Lazy cut/paste diary.  What I've been saying about risk assessment...  we should be thinking like a poker player, not like a general sitting on a handy ridgetop sending lower ranks into the fray...


A POKER PLAYER'S GUIDE TO THE ENVIRONMENT

  1. Calculate the stakes as well as the odds.

  2. The odds of something happening at any moment are not the same as the odds of something ever happening. In ecological calculations -- especially ones in which the downside could ruin your whole millennium -- it is the latter odds that are important.

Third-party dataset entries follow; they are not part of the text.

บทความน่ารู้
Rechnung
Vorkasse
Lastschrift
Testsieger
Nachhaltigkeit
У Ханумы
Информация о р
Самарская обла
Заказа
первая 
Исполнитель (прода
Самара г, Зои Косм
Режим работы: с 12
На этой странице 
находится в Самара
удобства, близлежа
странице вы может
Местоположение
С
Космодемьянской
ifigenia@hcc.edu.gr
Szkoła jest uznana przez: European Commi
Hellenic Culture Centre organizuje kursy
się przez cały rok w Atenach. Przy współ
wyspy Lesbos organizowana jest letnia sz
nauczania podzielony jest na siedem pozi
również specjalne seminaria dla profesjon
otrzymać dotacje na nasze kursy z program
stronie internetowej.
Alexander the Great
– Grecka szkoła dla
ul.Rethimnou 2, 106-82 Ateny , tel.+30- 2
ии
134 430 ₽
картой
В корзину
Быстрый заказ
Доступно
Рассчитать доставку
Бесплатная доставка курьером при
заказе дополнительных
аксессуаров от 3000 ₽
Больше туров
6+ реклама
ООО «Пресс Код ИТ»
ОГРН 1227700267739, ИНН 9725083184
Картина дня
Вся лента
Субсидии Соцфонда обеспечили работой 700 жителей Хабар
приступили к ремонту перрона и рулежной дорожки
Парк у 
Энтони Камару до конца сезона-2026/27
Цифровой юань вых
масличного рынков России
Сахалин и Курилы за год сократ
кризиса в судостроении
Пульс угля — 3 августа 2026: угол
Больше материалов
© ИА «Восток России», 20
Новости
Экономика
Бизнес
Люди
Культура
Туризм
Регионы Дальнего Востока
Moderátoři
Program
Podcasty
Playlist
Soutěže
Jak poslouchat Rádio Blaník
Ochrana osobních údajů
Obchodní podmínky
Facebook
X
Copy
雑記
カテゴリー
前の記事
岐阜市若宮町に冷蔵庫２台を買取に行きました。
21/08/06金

  3. When confronted with conflicting odds, ask what happens if each projection is wrong. Temporary job loss because of environmental restrictions may come and go, but the loss of the ozone layer is something you can have forever.

  4. When confronted with conflicting odds, remember that you don't have to play the game. There are other things to do with your time -- or with the economy or with the environment -- that may produce better results. Thus, instead of playing poker you could be making love. Or instead of getting jobs from some air or water degrading activity, the same jobs could come from more benign industry such as retrofitting a whole city for solar energy.

  5. Don't let anyone -- in industry, government, or the media -- define an "acceptable level of risk" for your own death or disease. They may not have the same vested interest in the right answer as you do.

  6. If the stakes are too high, the game is not worth it. If you can't stand the pain, don't attempt the gain.

---- Sam Smith, "Pocket Paradigms", www.prorev.com

the stakes are getting very, very high.

and the odds ain't improving either.